* _TRECHO FORNECIDO_
::::
O som entra no trabalho de Lucrecia na escrita – e antes disso: são fragmentos de diálogos que a leva às películas. Ela assume que há coisas que chegam na pós-produção, mas o som tem que estar com ela no momento da escrita e da rodagem: Martel nunca sabe onde vai colocar a câmera, mas sabe como fazer o som. O som sempre esteve em lugar privilegiado na construção de meu cinema. Mesmo que em O Pântano isso tenha passado de forma mais intuitiva - já que eu percebi que aquilo era um elemento narrativo muito forte somente após vê-lo -, o filme havia nascido com um conceito sonoro geral antecipado. Ao pensar em um filme e ter clara sua ideia sonora, é muito mais fácil saber o que fazer com a câmera, saber como armar a cena. Por exemplo, supomos que há uma família que conversa, e vários falam ao mesmo tempo. Pensar a mise en scène disso torna-se muito difícil se não se imagina como dispor essa conversação: que coisa vai ficar em off, que coisa não importa tanto, que sons vão rodear a cena. Se já se imagina como vai preparar o “cenário” sonoro, não é necessário filmar tudo; não é necessário “cobrir-se”. Eu nunca filmei com este conceito do cinema de “cobrir-se”, que é para que não faltem planos. Essa maneira de trabalhar, filmando apenas o que eu necessito a partir da minha ideia 9 do som, permite-me até economizar película .
::::
* _DADOS REGISTRADOS_
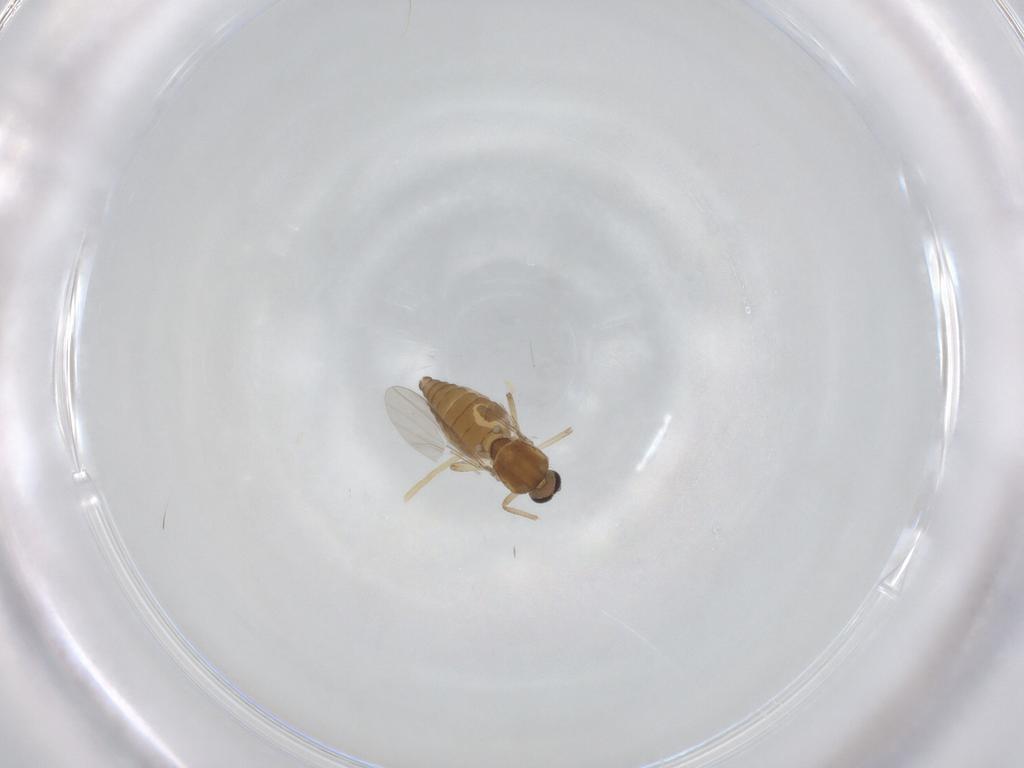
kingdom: Animalia
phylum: Arthropoda
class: Insecta
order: Diptera
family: Ceratopogonidae
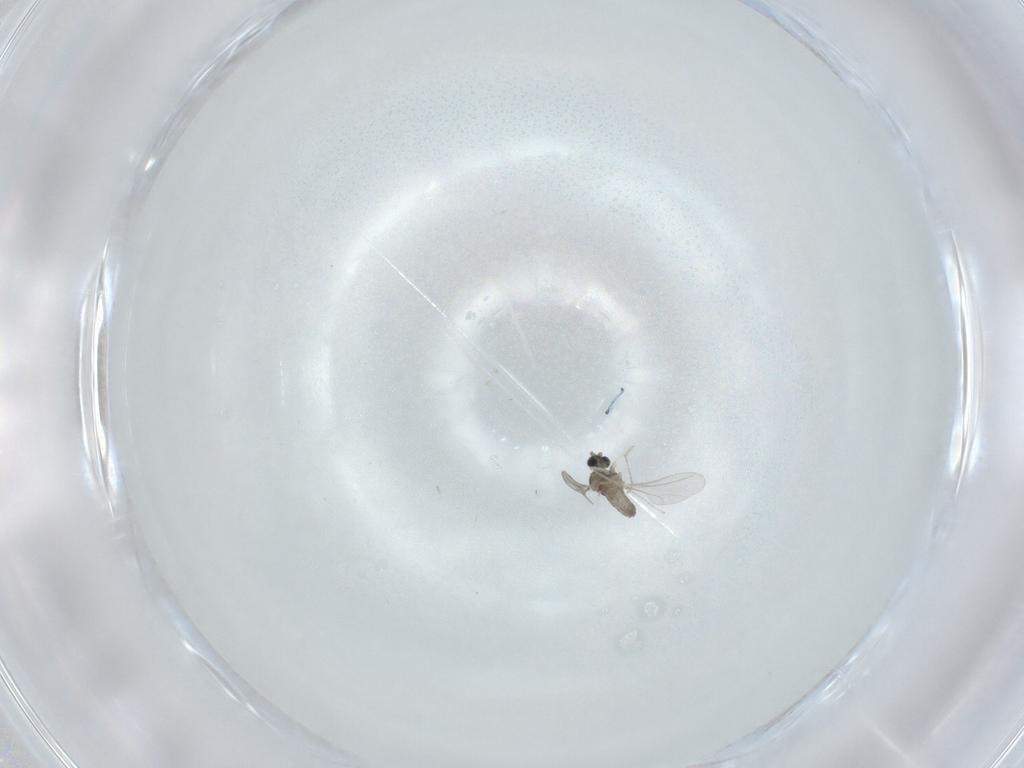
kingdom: Animalia
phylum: Arthropoda
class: Insecta
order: Diptera
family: Cecidomyiidae
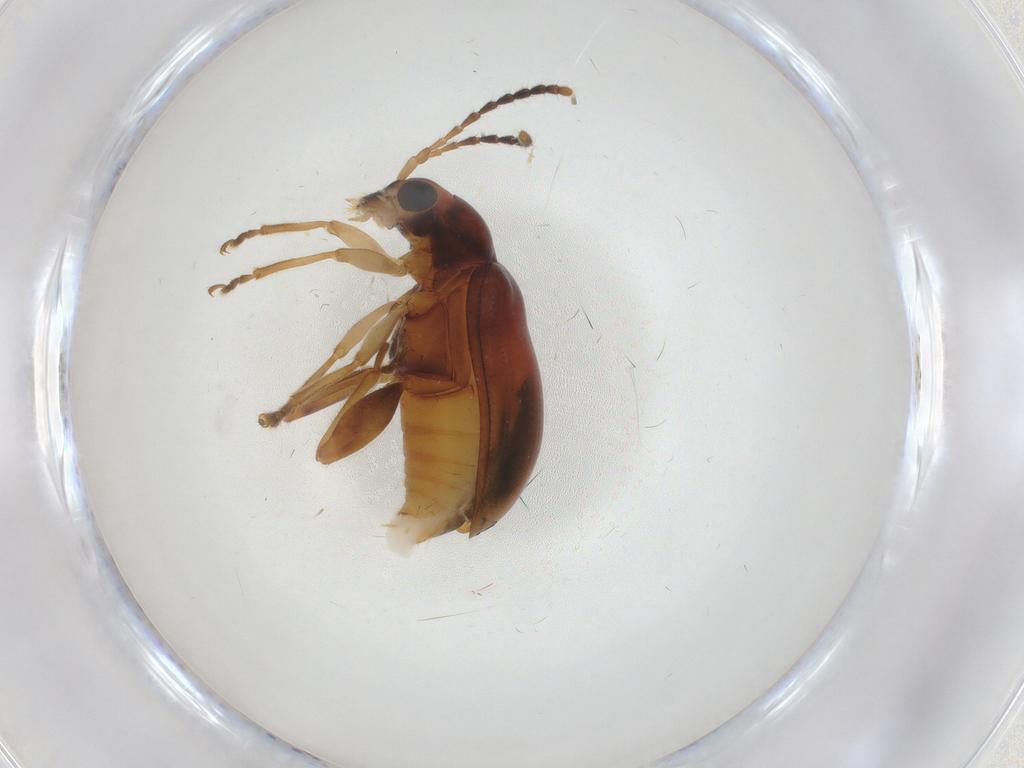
::::
* _INSTRUÇÕES_
#1 De acordo com o trecho sobre o som no cinema de Lucrecia Martel, em qual filme o som teve um papel que surgiu de forma mais intuitiva?
#2 Reescreva de forma mais breve o parágrafo do trecho sobre o som no cinema de Lucrecia Martel que começa com “O som entra no trabalho de Lucrecia”, conservando seus fatos principais.
Não é preciso consultar os dados.

* _RESPOSTAS POR TAREFA_
#1 Em O Pântano.

#2 O som entra no trabalho de Lucrecia Martel já na escrita, e até antes, pois são fragmentos de diálogo que a levam aos filmes. Algumas coisas chegam na pós-produção, mas o som precisa estar com ela na escrita e na rodagem. Ela nunca sabe onde colocar a câmera, mas sabe como fazer o som. Em O Pântano, o papel do som foi mais intuitivo, e ela só percebeu sua força narrativa depois de ver o filme, mas ainda assim o filme nasceu com um conceito sonoro geral antecipado. Ter clara a ideia sonora facilita decidir o que fazer com a câmera e como armar a cena. Numa conversa de família em que vários falam ao mesmo tempo, por exemplo, é preciso definir o que fica em off, o que importa menos e que sons rodeiam a cena. Com o “cenário” sonoro já imaginado, não é necessário filmar tudo nem “cobrir-se”, conceito que ela nunca usou. Filmar só o necessário a partir da ideia do som lhe permite até economizar película.